Sé que a ella le ilusiona especialmente ese homenaje en su patria chica. De alguna manera, todo lo que se consigue en la vida se trabaja y se proyecta en la infancia y en la juventud, con esa fuerza que otorgan los sueños cuando se cruzan delante de las realidades que nos quieren imponer los pragmáticos. Ella no dejó de bailar y de insistir una y otra vez en cada movimiento y en cada coreografía cuando no había aplausos, ni un teatro que la cobijara: el triunfo se trabaja en ese silencio del ensayo diario y constante que requiere disciplina, tesón y una convicción absoluta en que todo ese trabajo se hace porque se sabe que nadie regala nada, y que solo desde esa insistencia solitaria se puede ir recreando, poco a poco, la danza sublime que luego parece que vuela sobre los escenarios.

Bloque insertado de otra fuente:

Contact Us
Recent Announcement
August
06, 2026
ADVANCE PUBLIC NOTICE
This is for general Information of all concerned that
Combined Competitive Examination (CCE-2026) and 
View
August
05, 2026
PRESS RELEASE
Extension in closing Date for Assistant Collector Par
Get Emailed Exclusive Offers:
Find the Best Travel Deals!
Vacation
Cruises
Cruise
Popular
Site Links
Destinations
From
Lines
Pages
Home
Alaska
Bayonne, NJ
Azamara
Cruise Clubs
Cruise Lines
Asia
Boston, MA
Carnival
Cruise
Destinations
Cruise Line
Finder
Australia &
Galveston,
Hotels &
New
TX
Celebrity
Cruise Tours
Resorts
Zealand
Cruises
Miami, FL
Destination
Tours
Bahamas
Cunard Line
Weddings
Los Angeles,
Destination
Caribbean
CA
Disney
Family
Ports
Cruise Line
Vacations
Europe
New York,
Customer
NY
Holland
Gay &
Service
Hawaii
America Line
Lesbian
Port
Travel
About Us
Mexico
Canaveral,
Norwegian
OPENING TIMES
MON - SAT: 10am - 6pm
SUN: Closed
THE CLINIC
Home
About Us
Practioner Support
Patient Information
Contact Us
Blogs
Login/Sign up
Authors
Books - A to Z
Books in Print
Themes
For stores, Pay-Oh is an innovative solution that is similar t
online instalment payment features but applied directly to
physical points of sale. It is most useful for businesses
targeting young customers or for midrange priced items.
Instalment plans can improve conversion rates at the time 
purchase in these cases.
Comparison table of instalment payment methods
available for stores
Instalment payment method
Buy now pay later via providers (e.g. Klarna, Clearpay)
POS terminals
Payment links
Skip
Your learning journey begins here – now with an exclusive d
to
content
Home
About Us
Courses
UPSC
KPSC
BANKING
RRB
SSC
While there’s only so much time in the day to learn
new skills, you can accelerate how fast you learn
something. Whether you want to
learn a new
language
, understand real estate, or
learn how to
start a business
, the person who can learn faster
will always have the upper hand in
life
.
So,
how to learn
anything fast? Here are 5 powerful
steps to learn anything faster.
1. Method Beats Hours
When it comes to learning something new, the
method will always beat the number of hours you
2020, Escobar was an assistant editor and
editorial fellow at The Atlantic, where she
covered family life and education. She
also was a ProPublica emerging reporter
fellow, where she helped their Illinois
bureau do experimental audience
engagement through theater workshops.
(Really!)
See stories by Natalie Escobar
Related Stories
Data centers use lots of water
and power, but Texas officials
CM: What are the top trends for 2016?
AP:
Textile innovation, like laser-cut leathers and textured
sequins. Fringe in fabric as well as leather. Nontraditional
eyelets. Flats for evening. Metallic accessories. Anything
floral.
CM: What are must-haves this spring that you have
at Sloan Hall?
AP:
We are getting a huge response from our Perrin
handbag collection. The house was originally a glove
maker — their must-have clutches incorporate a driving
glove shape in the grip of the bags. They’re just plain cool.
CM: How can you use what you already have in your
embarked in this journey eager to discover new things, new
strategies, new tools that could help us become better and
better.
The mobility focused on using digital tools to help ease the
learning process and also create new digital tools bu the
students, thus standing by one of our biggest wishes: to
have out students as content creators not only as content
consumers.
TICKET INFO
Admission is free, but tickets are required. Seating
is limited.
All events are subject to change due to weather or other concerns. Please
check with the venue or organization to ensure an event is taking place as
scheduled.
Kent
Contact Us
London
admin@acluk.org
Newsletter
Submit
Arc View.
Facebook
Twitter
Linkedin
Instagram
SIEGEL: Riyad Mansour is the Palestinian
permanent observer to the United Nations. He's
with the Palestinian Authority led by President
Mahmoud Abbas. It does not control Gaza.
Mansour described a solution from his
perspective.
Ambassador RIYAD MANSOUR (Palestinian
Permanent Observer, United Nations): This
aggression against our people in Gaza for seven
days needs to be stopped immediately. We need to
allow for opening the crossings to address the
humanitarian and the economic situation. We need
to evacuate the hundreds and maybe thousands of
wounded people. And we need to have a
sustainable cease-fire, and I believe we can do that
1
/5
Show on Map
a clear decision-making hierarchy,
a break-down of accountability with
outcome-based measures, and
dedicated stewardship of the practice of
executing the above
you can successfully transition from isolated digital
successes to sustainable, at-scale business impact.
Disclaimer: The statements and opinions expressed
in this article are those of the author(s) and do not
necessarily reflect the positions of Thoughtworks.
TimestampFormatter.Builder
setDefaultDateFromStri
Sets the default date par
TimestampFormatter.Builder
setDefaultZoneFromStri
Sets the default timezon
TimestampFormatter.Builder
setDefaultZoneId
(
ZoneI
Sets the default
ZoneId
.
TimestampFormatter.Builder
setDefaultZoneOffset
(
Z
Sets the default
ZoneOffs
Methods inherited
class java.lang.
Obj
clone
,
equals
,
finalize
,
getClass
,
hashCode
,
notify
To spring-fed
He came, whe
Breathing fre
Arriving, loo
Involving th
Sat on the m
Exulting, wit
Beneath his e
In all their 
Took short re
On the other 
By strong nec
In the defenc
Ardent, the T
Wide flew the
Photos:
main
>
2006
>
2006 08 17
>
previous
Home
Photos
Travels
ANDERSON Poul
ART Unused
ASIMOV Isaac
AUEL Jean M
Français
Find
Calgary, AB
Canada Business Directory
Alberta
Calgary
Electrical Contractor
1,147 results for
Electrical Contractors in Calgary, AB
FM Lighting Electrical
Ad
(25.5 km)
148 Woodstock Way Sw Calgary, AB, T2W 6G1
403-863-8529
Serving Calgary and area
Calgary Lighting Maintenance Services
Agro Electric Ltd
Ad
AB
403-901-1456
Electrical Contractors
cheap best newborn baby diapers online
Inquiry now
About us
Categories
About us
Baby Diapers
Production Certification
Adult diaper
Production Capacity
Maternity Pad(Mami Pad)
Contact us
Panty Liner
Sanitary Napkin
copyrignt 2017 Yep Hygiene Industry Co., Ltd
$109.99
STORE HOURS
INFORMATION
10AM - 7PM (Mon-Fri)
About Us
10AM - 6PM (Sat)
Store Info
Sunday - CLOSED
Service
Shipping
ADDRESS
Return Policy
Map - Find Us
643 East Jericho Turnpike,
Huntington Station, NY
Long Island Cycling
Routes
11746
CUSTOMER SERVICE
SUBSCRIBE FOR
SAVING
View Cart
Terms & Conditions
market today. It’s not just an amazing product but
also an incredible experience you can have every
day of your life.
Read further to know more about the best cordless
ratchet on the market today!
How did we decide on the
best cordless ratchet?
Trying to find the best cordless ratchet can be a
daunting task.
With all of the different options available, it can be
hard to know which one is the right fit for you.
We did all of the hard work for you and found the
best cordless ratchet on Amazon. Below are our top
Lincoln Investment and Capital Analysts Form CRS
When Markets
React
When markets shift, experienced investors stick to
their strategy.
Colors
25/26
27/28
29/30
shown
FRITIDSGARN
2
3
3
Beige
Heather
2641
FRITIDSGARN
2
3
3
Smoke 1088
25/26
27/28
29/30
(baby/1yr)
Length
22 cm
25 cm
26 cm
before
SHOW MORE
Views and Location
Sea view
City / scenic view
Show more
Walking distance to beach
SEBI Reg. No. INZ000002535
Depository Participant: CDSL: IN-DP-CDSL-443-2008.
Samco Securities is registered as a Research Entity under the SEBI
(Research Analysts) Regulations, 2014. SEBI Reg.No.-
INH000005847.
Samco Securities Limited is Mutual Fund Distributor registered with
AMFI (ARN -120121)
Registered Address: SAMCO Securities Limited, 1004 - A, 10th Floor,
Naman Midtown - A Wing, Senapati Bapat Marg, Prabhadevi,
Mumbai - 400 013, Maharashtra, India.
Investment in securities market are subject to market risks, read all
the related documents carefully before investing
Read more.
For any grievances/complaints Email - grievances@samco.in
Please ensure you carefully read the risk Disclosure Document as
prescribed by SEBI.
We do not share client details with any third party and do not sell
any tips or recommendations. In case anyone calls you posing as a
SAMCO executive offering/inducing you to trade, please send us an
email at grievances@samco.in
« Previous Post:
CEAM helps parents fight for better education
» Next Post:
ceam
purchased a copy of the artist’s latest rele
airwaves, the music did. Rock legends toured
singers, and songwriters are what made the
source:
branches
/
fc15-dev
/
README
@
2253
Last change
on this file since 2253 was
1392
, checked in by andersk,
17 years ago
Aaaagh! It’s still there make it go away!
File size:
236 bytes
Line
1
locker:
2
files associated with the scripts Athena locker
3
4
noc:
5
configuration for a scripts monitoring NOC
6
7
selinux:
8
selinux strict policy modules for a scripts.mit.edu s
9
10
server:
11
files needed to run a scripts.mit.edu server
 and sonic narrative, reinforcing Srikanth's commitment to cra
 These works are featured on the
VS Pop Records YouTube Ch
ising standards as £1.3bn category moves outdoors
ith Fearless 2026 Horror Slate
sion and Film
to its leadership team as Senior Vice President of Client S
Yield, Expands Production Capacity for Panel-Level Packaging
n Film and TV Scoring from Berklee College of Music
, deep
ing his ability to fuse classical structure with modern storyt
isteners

Me alegro muchísimo de que el ayuntamiento de mi ciudad reconozca el trabajo y la trayectoria de personas como Elizabeth Mateo. Es necesario retomar esos ejemplos de vida y de arte, mirarnos en ellos, y seguir aprendiendo de cada uno de sus pasos. Yo tuve la suerte de aprender de ese ejemplo cuando era niño y ella ya empezaba a volar alto en la danza contemporánea de aquellos años casi en blanco y negro. Íbamos a ver bailar a Elizabeth a los teatros, y el teatro ya fue para siempre ese lugar en el que la vida se representaba siguiendo el rastro de la música y de la belleza, y una vez allí la metáfora del baile convertía cada movimiento en una danza que nos ayudaba a abrir la puerta de todos los sueños.